– К верующим. Сид тоже верил.
– Он верил иначе.
– Я не знаю, во что верит преподобный.
– Он достаточно религиозен.
– Религия и вера не одно и то же.
– Да, ты прав. Но ты ведь тоже во что-то веришь?
– В себя. В своих друзей. В тебя. Но отцу Кеннелу я не верю.
– Давай я буду верить ему, а ты мне. Это тебя устроит?
Он сглатывает – ему больно. Больно знать обо мне с Кеннелом, но иного выхода нет – я не хочу лгать ему. Не хочу давать ложные надежды. Я могу причинить ему боль – не вред.
Мы молча сидим в тишине гостиной, пока дверь не открывается. Пит сразу же поднимается с кресла, готовый защищать себя и меня.
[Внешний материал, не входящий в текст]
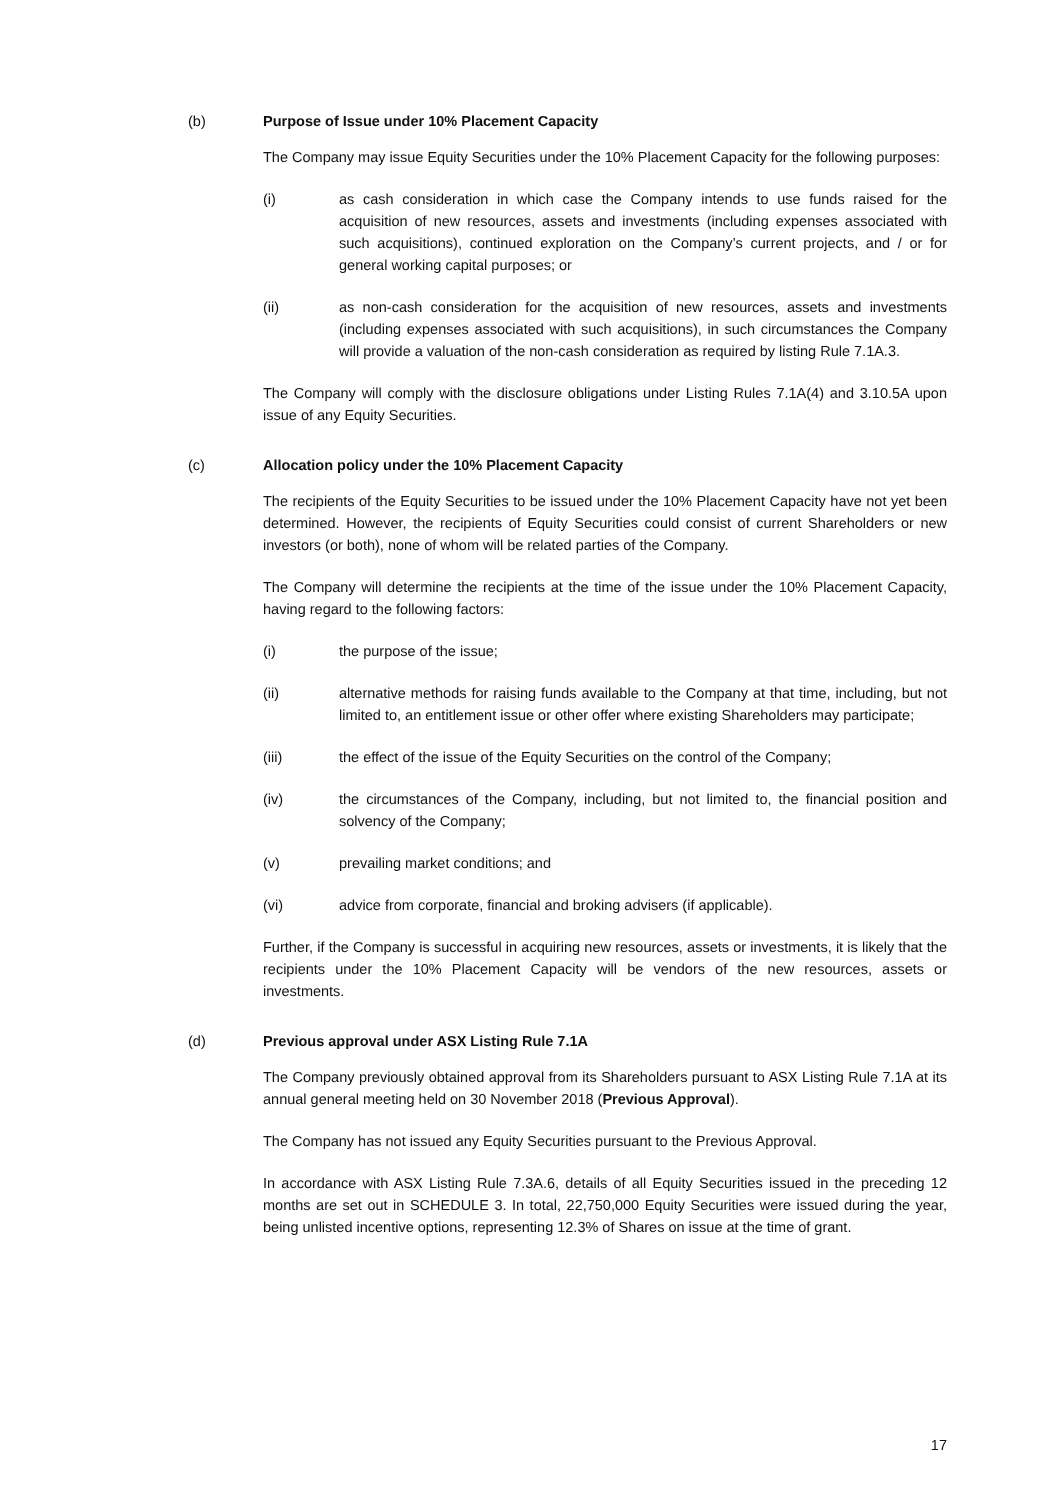(b) Purpose of Issue under 10% Placement Capacity
The Company may issue Equity Securities under the 10% Placement Capacity for the following purposes:
(i) as cash consideration in which case the Company intends to use funds raised for the acquisition of new resources, assets and investments (including expenses associated with such acquisitions), continued exploration on the Company’s current projects, and / or for general working capital purposes; or
(ii) as non-cash consideration for the acquisition of new resources, assets and investments (including expenses associated with such acquisitions), in such circumstances the Company will provide a valuation of the non-cash consideration as required by listing Rule 7.1A.3.
The Company will comply with the disclosure obligations under Listing Rules 7.1A(4) and 3.10.5A upon issue of any Equity Securities.
(c) Allocation policy under the 10% Placement Capacity
The recipients of the Equity Securities to be issued under the 10% Placement Capacity have not yet been determined. However, the recipients of Equity Securities could consist of current Shareholders or new investors (or both), none of whom will be related parties of the Company.
The Company will determine the recipients at the time of the issue under the 10% Placement Capacity, having regard to the following factors:
(i) the purpose of the issue;
(ii) alternative methods for raising funds available to the Company at that time, including, but not limited to, an entitlement issue or other offer where existing Shareholders may participate;
(iii) the effect of the issue of the Equity Securities on the control of the Company;
(iv) the circumstances of the Company, including, but not limited to, the financial position and solvency of the Company;
(v) prevailing market conditions; and
(vi) advice from corporate, financial and broking advisers (if applicable).
Further, if the Company is successful in acquiring new resources, assets or investments, it is likely that the recipients under the 10% Placement Capacity will be vendors of the new resources, assets or investments.
(d) Previous approval under ASX Listing Rule 7.1A
The Company previously obtained approval from its Shareholders pursuant to ASX Listing Rule 7.1A at its annual general meeting held on 30 November 2018 (Previous Approval).
The Company has not issued any Equity Securities pursuant to the Previous Approval.
In accordance with ASX Listing Rule 7.3A.6, details of all Equity Securities issued in the preceding 12 months are set out in SCHEDULE 3. In total, 22,750,000 Equity Securities were issued during the year, being unlisted incentive options, representing 12.3% of Shares on issue at the time of grant.
17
Кеннел проходит в дом – выглядит он измотанным, снимает пальто, пытается повесить на крючок на стене, но промахивается – Ленни подбирает его и вешает вместе со своим.
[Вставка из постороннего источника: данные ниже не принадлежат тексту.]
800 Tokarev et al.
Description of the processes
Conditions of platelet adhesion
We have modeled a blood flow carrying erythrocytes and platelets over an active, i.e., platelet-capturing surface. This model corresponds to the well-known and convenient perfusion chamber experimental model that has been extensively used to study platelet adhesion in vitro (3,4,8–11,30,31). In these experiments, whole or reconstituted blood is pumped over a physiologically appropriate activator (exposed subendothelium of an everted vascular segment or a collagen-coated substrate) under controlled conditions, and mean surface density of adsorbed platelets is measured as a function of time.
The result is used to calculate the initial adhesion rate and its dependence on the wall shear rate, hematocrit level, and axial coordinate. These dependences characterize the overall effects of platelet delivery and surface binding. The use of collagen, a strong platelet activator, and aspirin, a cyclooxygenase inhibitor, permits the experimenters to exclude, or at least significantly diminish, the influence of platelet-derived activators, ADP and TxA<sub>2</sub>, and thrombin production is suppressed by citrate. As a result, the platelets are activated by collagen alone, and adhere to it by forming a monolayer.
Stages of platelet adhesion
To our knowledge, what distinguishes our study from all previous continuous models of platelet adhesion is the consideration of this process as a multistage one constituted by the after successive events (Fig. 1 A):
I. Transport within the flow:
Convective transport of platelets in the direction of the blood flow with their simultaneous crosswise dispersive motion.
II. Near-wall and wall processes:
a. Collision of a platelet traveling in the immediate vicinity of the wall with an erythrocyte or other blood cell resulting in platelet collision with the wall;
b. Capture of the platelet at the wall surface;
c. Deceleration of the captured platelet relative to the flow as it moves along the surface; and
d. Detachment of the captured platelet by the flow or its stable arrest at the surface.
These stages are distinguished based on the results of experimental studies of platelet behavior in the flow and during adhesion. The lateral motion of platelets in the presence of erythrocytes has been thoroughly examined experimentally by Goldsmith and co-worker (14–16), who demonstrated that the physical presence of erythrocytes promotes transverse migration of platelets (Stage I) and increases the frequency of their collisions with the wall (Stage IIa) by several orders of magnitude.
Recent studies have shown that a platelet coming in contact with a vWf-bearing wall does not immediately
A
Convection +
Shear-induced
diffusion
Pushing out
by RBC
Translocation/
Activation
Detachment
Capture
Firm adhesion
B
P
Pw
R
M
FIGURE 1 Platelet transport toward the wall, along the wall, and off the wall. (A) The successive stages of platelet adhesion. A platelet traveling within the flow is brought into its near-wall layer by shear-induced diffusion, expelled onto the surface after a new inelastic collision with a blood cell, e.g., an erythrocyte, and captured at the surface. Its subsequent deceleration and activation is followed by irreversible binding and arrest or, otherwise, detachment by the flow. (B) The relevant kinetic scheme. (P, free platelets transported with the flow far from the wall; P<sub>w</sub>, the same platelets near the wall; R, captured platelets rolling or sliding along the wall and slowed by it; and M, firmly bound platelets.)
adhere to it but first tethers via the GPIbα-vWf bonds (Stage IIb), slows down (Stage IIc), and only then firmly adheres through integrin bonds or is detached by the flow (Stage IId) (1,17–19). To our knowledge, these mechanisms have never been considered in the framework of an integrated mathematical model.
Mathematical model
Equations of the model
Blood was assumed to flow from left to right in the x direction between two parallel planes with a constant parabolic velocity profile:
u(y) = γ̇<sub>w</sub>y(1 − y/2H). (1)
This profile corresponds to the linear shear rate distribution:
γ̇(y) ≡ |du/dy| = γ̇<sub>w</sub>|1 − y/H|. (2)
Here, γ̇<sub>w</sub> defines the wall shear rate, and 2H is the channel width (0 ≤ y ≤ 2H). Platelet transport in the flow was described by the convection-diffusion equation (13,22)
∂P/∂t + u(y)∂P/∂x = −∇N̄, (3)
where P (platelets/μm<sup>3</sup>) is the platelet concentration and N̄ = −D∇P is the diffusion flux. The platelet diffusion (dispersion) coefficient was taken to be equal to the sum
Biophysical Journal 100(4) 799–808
– Этот молодой человек в представлении не нуждается, – говорит Кеннел, указывая на Ленни, и запускает бледную руку в золото волос. Его прекрасные руки, длинные пальцы дрожат.
– Вы и его в это втянули? – спрашивает Питер, нахмурившись.
– Я сам втянулся, – с привычной благостью отвечает Ленни.
– Идемте на кухню.
Мы следуем за Кеннелом, усаживаемся за стол, где уже начата шахматная партия – белые застряли в очень невыгодном положении. Кеннел наливает в стакан воду и выпивает залпом. Струйка воды катится по его подбородку, под белый воротничок. Во всей этой кутерьме я и забыла, насколько очарована этим мужчиной. И пусть в душе я зла на него, мое тело все еще откликается на его присутствие.
Он ставит стакан на стол и опирается на столешницу.
– Я думал о том, как вывезти вас с Молли незамеченными. Лучше всего это было бы сделать ночью, но так как ключи от машины только у Доктора, уехать, когда пожелаю, невозможно – придется действовать утром.
– Но ты единственный в городе, кому Доктор позволяет пользоваться машиной. Все тут же подумают на тебя, – отмечаю я.
– Да, так и будет, Флоренс, но я готов принять удар на себя.